Fazer a transposição de uma das partes de uma obra tão simbólica e complexa, como é o caso do “Inferno”, da célebre “Divina Comédia”, de Dante Alighieri, para o palco, é um desafio de monta. João Brites, o homem que segue ao leme da companhia O Bando, e que é também o encenador da peça, está habituado a reptos que são portadores de tarefas hercúleas. “Foi um bocadinho assustador, ainda para mais tratando-se de um texto do século XIV. No princípio de tudo isto, nunca pensei que iria conseguir utilizar cerca de 60% do texto original”, confessa.

créditos: Filipe Ferreira

Talvez possa ser mais assustador ainda se pensarmos que Brites tenciona levar à cena a trilogia integral. E assim, depois deste episódio incontornável composto pelo “Inferno”, ficamos à espera de “Purgatório” e “Paraíso”. Neste primeiro excerto do grandioso poema épico composto por três estações, deparamos com um cenário metálico cinzento (que à primeira vista nos parece ser feito de alumínio), repleto de múltiplas estruturas verticais em que se acentua uma escadaria de feição escheriana disposta em espiral e que por outras palavras é descrito como uma “gigantesca e labiríntica floresta de ferro”. A impressão do ensaio a que assistimos deixa-nos a pensar que o “Inferno” tem diferentes camadas.

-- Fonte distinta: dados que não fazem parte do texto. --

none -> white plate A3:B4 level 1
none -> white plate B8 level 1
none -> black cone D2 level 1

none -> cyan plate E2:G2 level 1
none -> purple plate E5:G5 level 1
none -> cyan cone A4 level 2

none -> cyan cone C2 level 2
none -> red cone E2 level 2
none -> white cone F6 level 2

Na verdade, este retrato do “Inferno” traça uma analogia com o processo de nascimento da Europa, mas a analogia também nos transporta e remete para a actualidade do território em que vivemos, versando múltiplos aspectos: o poder, a religião os exilados, os refugiados.

Por outro lado, a peça é descrita como um doloroso reino habitado por suspiros, gritos, “palavras de dor”, acentos de ira e onde tudo “gira”. “Inferno” espelha um trajecto que decorre da multidão para o palco. Parte do“ horror das trevas” até ao ponto de chegada: a “redenção da luz”. Os 21 personagens erram pelo espaço (e vemo-los sob a forma de sombras, em trios ou trindades). Há um certo pendor excêntrico nos chapéus que usam. Uma jornada marcada por imprevistos de pânico e desesperança, que são de igual modo espelhados por via do canto lírico e das figuras em movimento.

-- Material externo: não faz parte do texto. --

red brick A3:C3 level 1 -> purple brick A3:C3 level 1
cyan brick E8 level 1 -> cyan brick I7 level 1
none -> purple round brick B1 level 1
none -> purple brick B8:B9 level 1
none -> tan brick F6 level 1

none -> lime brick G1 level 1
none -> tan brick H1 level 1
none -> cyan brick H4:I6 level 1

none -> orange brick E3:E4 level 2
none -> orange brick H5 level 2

“É uma maneira de falarmos das religiões monoteístas e dos momentos em que as mesmas são vividas com algum fundamentalismo”, refere o encenador. “Inferno” tem como desígnio apelar à imaginação e à reflexão por parte do público sobre a questão da humanidade nos dias de hoje. João Brites enfatiza: “É bom conhecermos a história do Dante, e compreendê-la, mas sobretudo na similitude que tem com o nosso tempo. Interessa-me fazer um espectáculo sobre o presente.” E a maior das conclusões sobre a peça é a de que se trata na essência de “uma contemplação daquilo que somos”.

créditos: Filipe Ferreira

As restantes duas estações da “Divina Comédia” constituirão matéria-prima de trabalho para O Bando, estando “Purgatório” com estreia prevista para 2019 e o embarque para (o) “Paraíso” calendarizado para 2021, o que perfaz seis anos de trabalho dedicados ao universo poético de Dante.

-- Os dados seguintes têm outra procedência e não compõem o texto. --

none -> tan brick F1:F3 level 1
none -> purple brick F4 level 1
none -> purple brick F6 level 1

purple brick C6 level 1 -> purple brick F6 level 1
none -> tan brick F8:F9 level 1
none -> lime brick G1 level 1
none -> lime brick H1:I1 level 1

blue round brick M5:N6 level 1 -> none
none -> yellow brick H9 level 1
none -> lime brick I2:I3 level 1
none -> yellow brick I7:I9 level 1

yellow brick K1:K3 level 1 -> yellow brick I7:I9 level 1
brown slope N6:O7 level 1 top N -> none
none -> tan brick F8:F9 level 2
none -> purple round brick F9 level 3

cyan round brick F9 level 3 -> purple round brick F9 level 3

O elenco da peça é composto pelos infernizados: Ana Brandão, Bruno Bernardo, Bonifácio, Carolina Dominguez, Catarina Claro, Cirila Bossuet, Guilherme Noronha, João Grosso, João Neca, José Neves, Juliana Pinho, Lara Matos, Lúcia Maria, Manuel Coelho, Paula Mora, Raul Atalaia, Rita Brito, Rita Gonçalves, Sara Belo, Sara de Castro e Tomás Varela.